The impact extended beyond core content delivery and security. Cloudflare’s summary lists its CDN and security services, the Turnstile challenge system, Workers KV key-value store, the Access authentication product and the Cloudflare dashboard among the affected components. Customers saw internal error pages, Turnstile failed to load on login screens, Workers KV experienced elevated 5xx rates and Access users were unable to authenticate, though existing sessions continued to work. Latency across the CDN also increased as debugging and observability tools consumed additional CPU.

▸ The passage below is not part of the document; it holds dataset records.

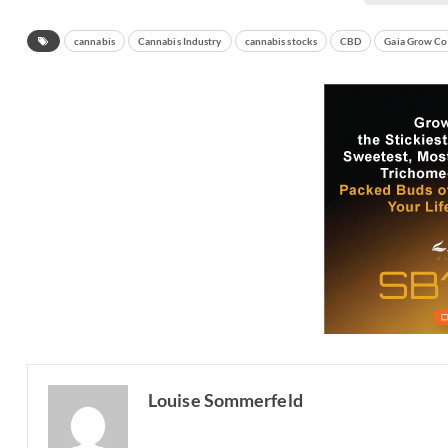
cannabis
Cannabis Industry
cannabis stocks
CBD
Gaia Grow Co
Louise Sommerfeld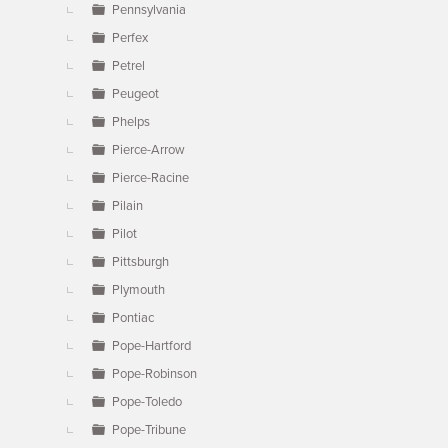
Pennsylvania
Perfex
Petrel
Peugeot
Phelps
Pierce-Arrow
Pierce-Racine
Pilain
Pilot
Pittsburgh
Plymouth
Pontiac
Pope-Hartford
Pope-Robinson
Pope-Toledo
Pope-Tribune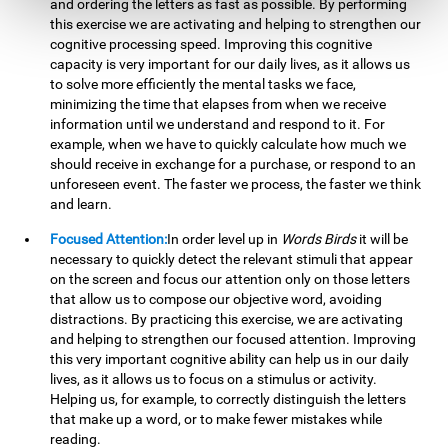
and ordering the letters as fast as possible. By performing
this exercise we are activating and helping to strengthen our
cognitive processing speed. Improving this cognitive
capacity is very important for our daily lives, as it allows us
to solve more efficiently the mental tasks we face,
minimizing the time that elapses from when we receive
information until we understand and respond to it. For
example, when we have to quickly calculate how much we
should receive in exchange for a purchase, or respond to an
unforeseen event. The faster we process, the faster we think
and learn.
Focused Attention:
In order level up in
Words Birds
it will be
necessary to quickly detect the relevant stimuli that appear
on the screen and focus our attention only on those letters
that allow us to compose our objective word, avoiding
distractions. By practicing this exercise, we are activating
and helping to strengthen our focused attention. Improving
this very important cognitive ability can help us in our daily
lives, as it allows us to focus on a stimulus or activity.
Helping us, for example, to correctly distinguish the letters
that make up a word, or to make fewer mistakes while
reading.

During the early stages of the incident, teams initially suspected a large-scale attack, in part because the publicly hosted status page also became unavailable around the same time, even though it does not depend on Cloudflare’s own infrastructure. Internal incident chats cited concern that a high-volume attack might be targeting both production systems and the status page, before engineers traced the behavior back to the Bot Management feature file and the underlying database query change.

Mitigation progressed in several stages. At 13:05 UTC, Cloudflare implemented bypasses so that Workers KV and Access could fall back to a prior version of the core proxy, reducing error rates for those services. By 14:24 UTC, the team had stopped the creation and propagation of new Bot Management configuration files and tested a known-good version. At 14:30 UTC, the corrected file was deployed globally, restoring most services, while remaining systems were restarted and residual errors cleared over the following hours. Full recovery was recorded at 17:06 UTC.

The company called the incident its worst outage since 2019 in terms of impact on core traffic. While past incidents had affected the dashboard or specific new features, Cloudflare noted that it had not seen a failure in more than six years that prevented the majority of core traffic from transiting its network. In the post-mortem, Cloudflare’s leadership emphasized the disruption to customers and the wider internet, stating that any period during which its network cannot route traffic is unacceptable for an infrastructure provider of its scale.